• [What you are asked to do]:
According to the post on women's participation in Habitat JAM, how many grassroots women has the Huairou Commission brought into Habitat JAM activities?

Saturday, December 03, 2005

High participation rate of women is grassroots Habitat Jamm'in

The Huairou Commission has brought over 4,000 grassroots women, from more than 25 countries into Habitat JAM activities. Many of our organizations held meetings prior to JAM, and they chose delegates to represent them at the JAM. Some examples: • In Montevideo, Uruguay, Cotidiano Mujer brought together 30 women from a marginalized urban neighborhoods to meet and sit together at the computers, all on Habitat JAM. The women were assisted by a facilitator and translator/typists. • In Russia, Information Center of the Independent Women's Forum (ICIWF) pulled together 17 community groups who want to share their successes in learning how to run a civil society by partnering with local government. • In India, Swayam Shikshan Prayog (SSP) put together an Information Fair and other actitivies—attracting over 3,000 women from disaster plagued states, and women working with local government, and on water and sanitation—to gather their ideas for the JAM. See postings by Smita Sawant for updates! • In Cameroon, 380 women of the Ntankah Village Women Common Initiative Group have collected their thoughts on urban development. These were then delivered to the JAM by a select group of leaders whohave now had their first international experience. They rented an entire Internet cafe and filled it with their women! • In Canada, Women in Cities International, translated and circulated all Habitat JAM materials to thousands of women from French speaking women's groups networks. • In Peru, 50 women met to hold a local peer exchange, sharing their practices: community banks, ecological parks, earthquake resistant housing construction. Then, a smaller group of women went to an Internet cafe, in their slum neighborhood, and have been participatin gin JAM, to bring in the results of their meeting.

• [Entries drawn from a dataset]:
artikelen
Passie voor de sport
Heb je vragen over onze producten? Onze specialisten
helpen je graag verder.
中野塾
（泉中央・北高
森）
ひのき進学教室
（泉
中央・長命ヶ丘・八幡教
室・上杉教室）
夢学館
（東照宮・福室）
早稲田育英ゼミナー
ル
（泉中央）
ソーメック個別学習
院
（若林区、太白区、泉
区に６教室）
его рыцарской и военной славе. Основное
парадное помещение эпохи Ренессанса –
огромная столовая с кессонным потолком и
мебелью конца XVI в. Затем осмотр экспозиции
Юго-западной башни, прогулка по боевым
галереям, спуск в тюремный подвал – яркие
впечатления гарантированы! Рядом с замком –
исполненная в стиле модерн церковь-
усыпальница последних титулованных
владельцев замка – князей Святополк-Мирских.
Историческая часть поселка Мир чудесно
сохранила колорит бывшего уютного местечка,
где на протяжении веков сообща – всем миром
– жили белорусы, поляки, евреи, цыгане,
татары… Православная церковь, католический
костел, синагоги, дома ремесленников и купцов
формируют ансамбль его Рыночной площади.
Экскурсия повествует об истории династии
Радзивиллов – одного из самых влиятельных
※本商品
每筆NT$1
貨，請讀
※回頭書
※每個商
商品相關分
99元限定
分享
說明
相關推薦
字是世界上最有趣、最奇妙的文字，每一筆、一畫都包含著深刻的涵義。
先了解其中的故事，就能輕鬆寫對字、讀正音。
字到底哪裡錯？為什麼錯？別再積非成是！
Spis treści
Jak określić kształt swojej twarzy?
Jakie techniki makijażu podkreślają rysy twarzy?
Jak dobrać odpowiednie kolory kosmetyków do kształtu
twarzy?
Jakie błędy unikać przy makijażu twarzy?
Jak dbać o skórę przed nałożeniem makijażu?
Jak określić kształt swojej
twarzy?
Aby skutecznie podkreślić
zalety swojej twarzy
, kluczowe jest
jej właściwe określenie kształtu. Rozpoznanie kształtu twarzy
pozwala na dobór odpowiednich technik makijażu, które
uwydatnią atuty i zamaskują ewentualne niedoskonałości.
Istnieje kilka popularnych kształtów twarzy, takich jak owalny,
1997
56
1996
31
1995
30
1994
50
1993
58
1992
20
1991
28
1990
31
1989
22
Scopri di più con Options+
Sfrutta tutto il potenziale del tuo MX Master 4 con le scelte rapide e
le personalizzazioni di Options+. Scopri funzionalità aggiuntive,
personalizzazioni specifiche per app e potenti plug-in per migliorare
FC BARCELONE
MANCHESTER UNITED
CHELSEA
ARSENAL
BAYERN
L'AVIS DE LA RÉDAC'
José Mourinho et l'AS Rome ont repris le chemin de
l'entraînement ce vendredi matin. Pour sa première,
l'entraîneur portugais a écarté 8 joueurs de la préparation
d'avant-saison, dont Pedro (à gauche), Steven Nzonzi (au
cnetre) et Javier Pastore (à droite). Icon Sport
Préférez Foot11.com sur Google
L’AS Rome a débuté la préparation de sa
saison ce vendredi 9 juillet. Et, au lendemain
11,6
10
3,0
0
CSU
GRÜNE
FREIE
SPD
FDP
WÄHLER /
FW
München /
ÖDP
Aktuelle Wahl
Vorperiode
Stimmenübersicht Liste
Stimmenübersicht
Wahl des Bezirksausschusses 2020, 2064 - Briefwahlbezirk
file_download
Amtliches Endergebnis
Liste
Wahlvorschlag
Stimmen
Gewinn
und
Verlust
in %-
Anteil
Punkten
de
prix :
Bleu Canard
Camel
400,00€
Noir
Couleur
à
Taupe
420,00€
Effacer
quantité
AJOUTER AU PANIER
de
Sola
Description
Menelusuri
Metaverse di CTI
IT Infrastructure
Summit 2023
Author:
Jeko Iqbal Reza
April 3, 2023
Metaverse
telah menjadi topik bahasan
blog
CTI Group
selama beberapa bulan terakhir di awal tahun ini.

• [Exercise answer]:
Over 4,000 grassroots women, from more than 25 countries.